Alcohol misuse costs the NHS an estimated £3.5 billion each year, while figures suggest drinking can be attributed to almost half of all head and neck cancer inpatient admissions – costing £65.3 million.
Jackie Ballard, the chief executive of Alcohol Concern, said the NHS is now facing an “intolerable strain” from alcohol-related illnesses.
The campaign group said there were almost 9.8 million alcohol-related admissions to hospitals in England between 2012 and 2013. London had the highest admissions of anywhere else in England, with 1.2 million visits to hospital within that period.
According to Alcohol Concern, 9.6 million people are drinking in excess of Government guidelines.
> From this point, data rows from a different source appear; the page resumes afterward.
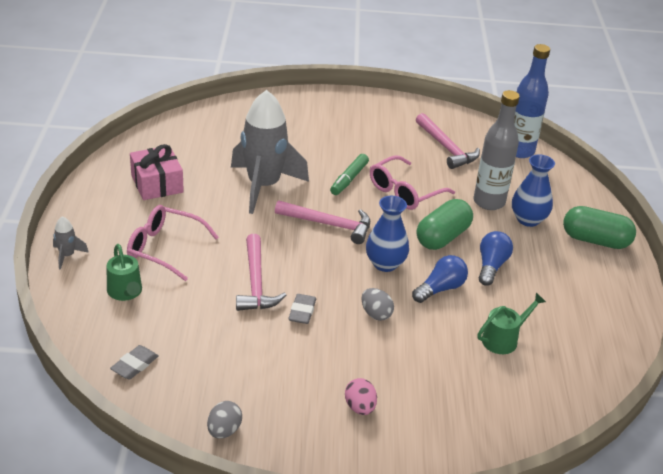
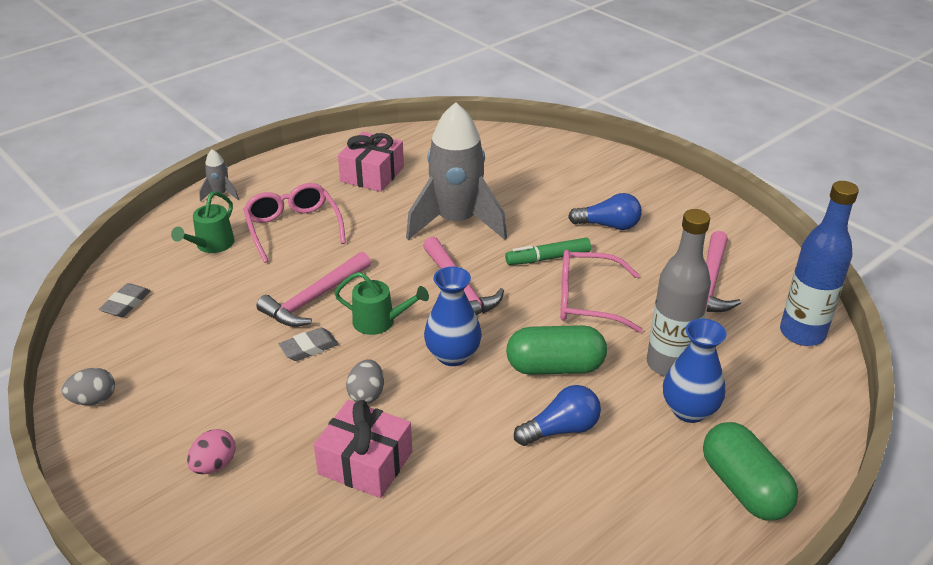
camera: 50 degrees right, 0 degrees up
grey eraser [110,345,159,379] -> grey eraser turned 60 degrees counterclockwise [99,283,151,317]
blue light bulb [412,255,468,303] -> blue light bulb moved to [568,193,642,230]
green watering can [477,293,546,354] -> green watering can moved to [334,272,429,335]
none -> pink gift [314,400,412,498]

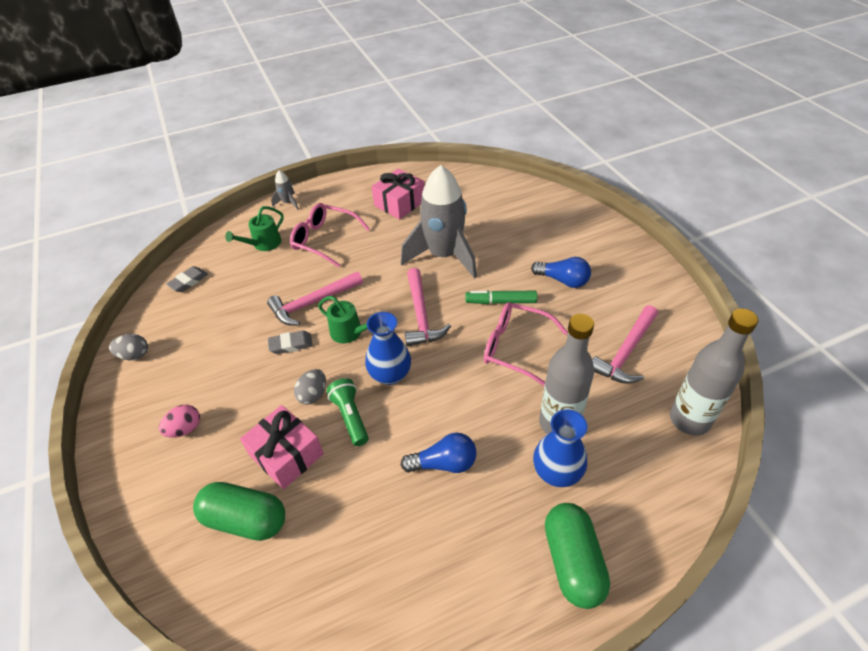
camera: 20 degrees right, 10 degrees up
pink glasses [243,183,346,263] -> pink glasses turned 60 degrees counterclockwise [290,203,370,267]
green capsule [506,325,607,375] -> green capsule moved to [193,482,285,541]
blue bottle [780,181,859,346] -> grey bottle [670,308,758,436]
none -> green flashlight [326,378,369,446]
Over two million drinkers are classed as “high risk”.
Video: Discussing alcohol abuse
Commenting on the data, Ms Ballard said: “This is not just from readily-identifiable causes such as A&E visits and admissions for liver disease, but from a significant number of other conditions in which alcohol plays a major, but often underappreciated part.
“We need to ensure adequate alcohol care pathways are prioritised and appropriate services are put in place to ease this burden.
“However, we also urgently need action to prevent alcohol misuse; the first and most effective of which is for the government to implement a minimum unit price, which has the potential to save the economy millions, and most importantly save lives."